Semantic label match rate on the BEAT2 test set. Selected categories are shown alongside the overall score.
Category	n	Ours	Text Contrastive	Random Anchor
Emphasis	250	57.2	52.8	57.2
Discourse	227	62.1	57.7	61.7
Other-reference	111	59.5	56.8	58.6
Self-reference	92	52.2	52.2	44.6
Emotion	16	56.2	43.8	50.0
Uncertainty	15	66.7	53.3	60.0
Quantification	11	45.5	27.3	27.3
Temporal reference	12	50.0	33.3	50.0
Overall	856	56.9	52.6	55.1

The paper highlights especially strong gains for categories with distinctive semantic form, including quantification, temporal reference, uncertainty, and emotion. At the same time, broad classes such as emphasis and discourse remain challenging because they exhibit large within-class variation. The examples in the appendix show that the proposed method often retrieves gestures whose communicative function matches the query better than text-only or random-anchor controls, even when the exact instance differs.

Downstream retrieval-augmented gesture generation

To test whether retrieval quality matters for generation, the authors run a perceptual user study with 32 participants. Each participant sees 10 forced-choice comparisons and chooses which of two retrieved gestures better suits a highlighted query word. The comparison is between gestures retrieved by the proposed anchor-based system and gestures retrieved by RAG-Gesture’s retrieval step.

Screen Capture of User Study Interface. The query input word is highlighted in red.

Mean preference (%) for retrieved gestures using our approach and RAG-Gesture.
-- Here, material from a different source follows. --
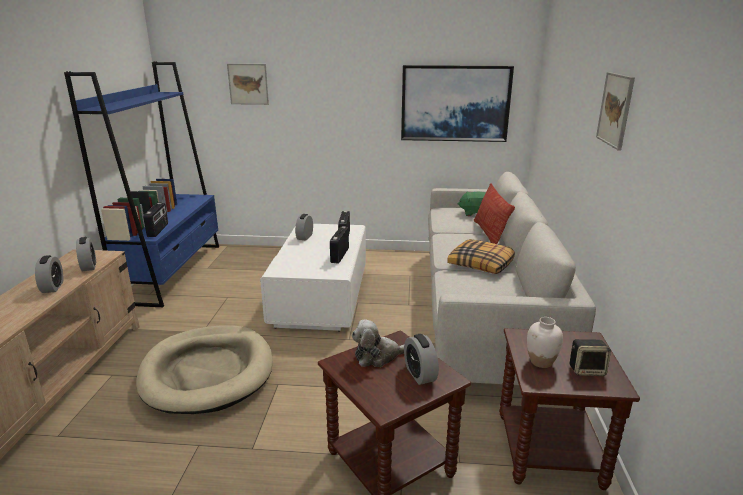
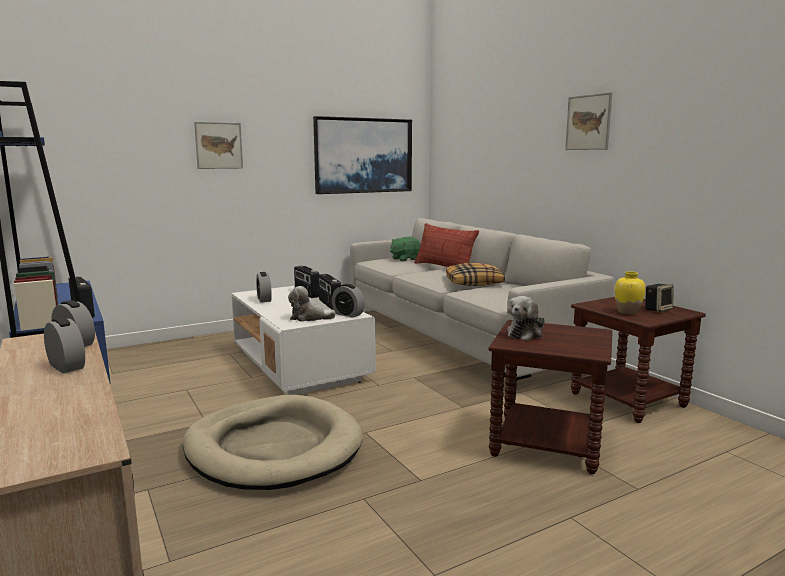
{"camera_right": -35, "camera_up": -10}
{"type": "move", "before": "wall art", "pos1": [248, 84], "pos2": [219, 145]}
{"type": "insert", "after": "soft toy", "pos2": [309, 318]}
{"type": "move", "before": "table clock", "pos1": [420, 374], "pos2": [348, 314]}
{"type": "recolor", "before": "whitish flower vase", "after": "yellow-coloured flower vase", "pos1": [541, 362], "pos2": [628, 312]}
Participants preferred gestures retrieved by the proposed method 72.2% of the time, versus 27.8% for RAG-Gesture, and the difference is statistically significant under a Wilcoxon signed-rank test with $W = 11.5$ and $p < 0.0001$. The authors interpret this as evidence that semantically grounded retrieval translates into gestures that better match communicative intent in downstream generation settings.

Limitations

The paper explicitly notes several limitations. First, semantic motion anchors capture only a subset of gesture-relevant properties; they do not model subtle finger articulation or fine-grained gesture phases. Second, anchor generation requires an offline LLM step, so there is extra computational overhead and dependence on a closed-source model, even though the cost is one-time. Third, the approach is trained primarily on BEAT2 and TED, so it may not generalize equally well across cultures, languages, or demographic groups where gesture conventions differ.
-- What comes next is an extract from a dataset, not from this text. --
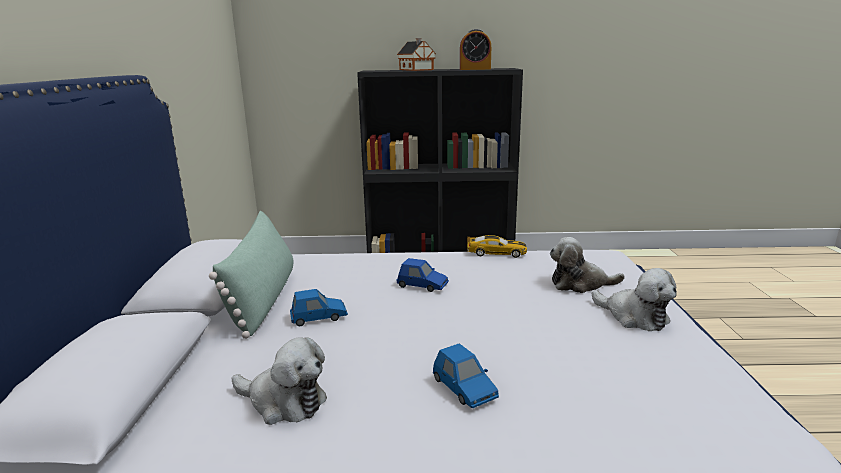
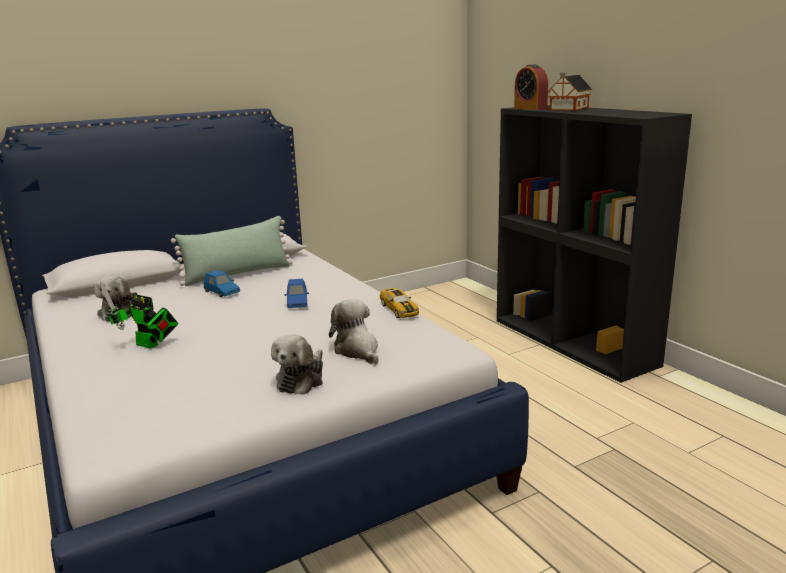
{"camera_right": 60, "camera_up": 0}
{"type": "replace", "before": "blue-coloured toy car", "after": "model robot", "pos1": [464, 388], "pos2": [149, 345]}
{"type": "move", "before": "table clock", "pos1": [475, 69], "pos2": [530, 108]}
The authors also frame the method as a relatively simple contrastive setup, leaving open more expressive ways of incorporating anchors into retrieval or generation systems.

Bottom line

The central contribution of the paper is a practical bridge between motion and meaning: discrete motion primitives are turned into natural-language descriptions, and those descriptions are used to supervise a language-gesture retrieval model. In-domain, this improves top-rank retrieval on BEAT2; out-of-domain, it yields better transferable proxy representations; and downstream, it produces retrieved gestures that people judge as more suitable for speech-conditioned generation.